— DATA PROVIDED —
....

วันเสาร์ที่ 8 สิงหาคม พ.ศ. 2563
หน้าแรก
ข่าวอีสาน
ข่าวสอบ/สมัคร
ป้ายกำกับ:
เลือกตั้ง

....

Write out the data above again, putting "ข่าวท้องถิ่น" in place of "ข่าวอีสาน" and keeping everything else the same.

— ANSWER TO THE EXERCISE —
วันเสาร์ที่ 8 สิงหาคม พ.ศ. 2563
หน้าแรก
ข่าวท้องถิ่น
ข่าวสอบ/สมัคร
ป้ายกำกับ:
เลือกตั้ง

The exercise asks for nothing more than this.